Dr. Ornish also reversed heart disease using a similar diet plus exercise and meditation but no statins. Since then Dr. Ornish has enrolled at least 3800 patients in demonstration projects (to demonstrate savings on surgery) which resulted in over 40 insurance companies including Medicare covering a program in diet and lifestyle for heart disease patients. According to Dr. Ornish, "In brief, we found that almost 80 percent of patients who were eligible for bypass surgery or angioplasty were able to safely avoid it for at least three years." Insurance companies wouldn't pay for something that made a lot of people worse. If any one got worse it had to be a small minority of patients. See The Spectrum: A Scientifically Proven Program to Feel Better, Live Longer, Lose Weight, and Gain Health.
According to an objective evaluation of all the evidence by Harvard School of Public Health, "The answer to the question What should I eat? is actually pretty simple. But you wouldn't know that from news reports on diet and nutrition studies, whose sole purpose seems to be to confuse people on a daily basis. When it comes down to it, though-WHEN ALL THE EVIDENCE IS LOOKED TOGETHER-THE BEST NUTRITION ADVISE ON WHAT TO EAT IS RELATIVELY STRAIGHTFORWARD: Eat a plant-based diet rich in fruits, vegetables, and whole grains; choose healthy fats, like olive and canola oil; and eat red meat and unhealthy fats, like saturated and trans fats, sparingly. Drink water and other healthy beverages, and limit sugary drinks and salt. Most important of all is keeping calories in check, so you can avoid weight gain, which makes exercise a key partner to a healthy diet." This is basically a Mediterranean diet.
Dr. Atkins advice has always been on the fringe and still is. Studies show that during weight maintenance high animal fat diets increase total LDL, small dense LDL and IGF-1. They also increase the risk of heart disease, cancer and all-cause-mortality in the average person. But if you feel you absolutely must eat low carb, then the evidence says that however good your health is on a low-carb, high animal fat diet, it'll be better on a low-carb diet that is low in animal fat and animal protein.

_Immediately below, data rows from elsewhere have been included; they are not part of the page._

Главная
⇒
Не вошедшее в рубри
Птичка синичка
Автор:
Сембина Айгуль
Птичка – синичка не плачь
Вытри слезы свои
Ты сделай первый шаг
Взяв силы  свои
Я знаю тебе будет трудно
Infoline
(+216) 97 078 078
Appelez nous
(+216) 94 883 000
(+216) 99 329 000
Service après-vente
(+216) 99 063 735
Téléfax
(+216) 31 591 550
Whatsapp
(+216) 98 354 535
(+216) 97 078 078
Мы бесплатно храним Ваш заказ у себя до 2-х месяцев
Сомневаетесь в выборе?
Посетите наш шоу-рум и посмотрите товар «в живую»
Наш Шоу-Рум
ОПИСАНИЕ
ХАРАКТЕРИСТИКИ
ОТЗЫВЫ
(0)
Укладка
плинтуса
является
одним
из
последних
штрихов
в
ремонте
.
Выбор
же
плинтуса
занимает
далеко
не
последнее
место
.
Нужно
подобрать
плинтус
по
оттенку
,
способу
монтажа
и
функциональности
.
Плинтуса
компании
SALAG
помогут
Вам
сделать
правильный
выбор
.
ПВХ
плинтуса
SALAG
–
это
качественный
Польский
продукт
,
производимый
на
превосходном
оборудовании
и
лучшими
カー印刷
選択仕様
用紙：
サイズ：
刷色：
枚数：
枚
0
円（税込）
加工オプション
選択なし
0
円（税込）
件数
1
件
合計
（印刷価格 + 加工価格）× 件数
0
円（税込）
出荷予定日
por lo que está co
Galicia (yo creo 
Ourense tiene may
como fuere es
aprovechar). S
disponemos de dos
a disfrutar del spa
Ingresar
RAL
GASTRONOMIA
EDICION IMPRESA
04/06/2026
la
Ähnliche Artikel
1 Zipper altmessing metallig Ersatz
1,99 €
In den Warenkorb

BTW, someone said I was a vegan who was against animal food on principle, regardless of the health consequences. They're wrong. I'm not a vegan. This is only about health. And Aktins versus vegan is a false dilemma. There are many ways to eat low-carb, some of them much better than others. The original Atkins (low in vegetables and high in animal fat) is probably the worst of them all. And there are many ways to eat vegetarian. And some of them include a lot of sugar and junk food and aren't healthy for anyone. But the vegetarian Seventh Day Adventists live longer than any group that has ever been studied. So it's possible to to be a healthy vegetarian. Actually there are more studies supporting the Mediterranean diet than for any other eating style. Ancel Keys (who has been libeled by Uffe Ravnskov and others especially since his death) promoted a Mediterranean diet (which is a near vegetarian diet). He lived to be 100 and and his wife lived to be 97.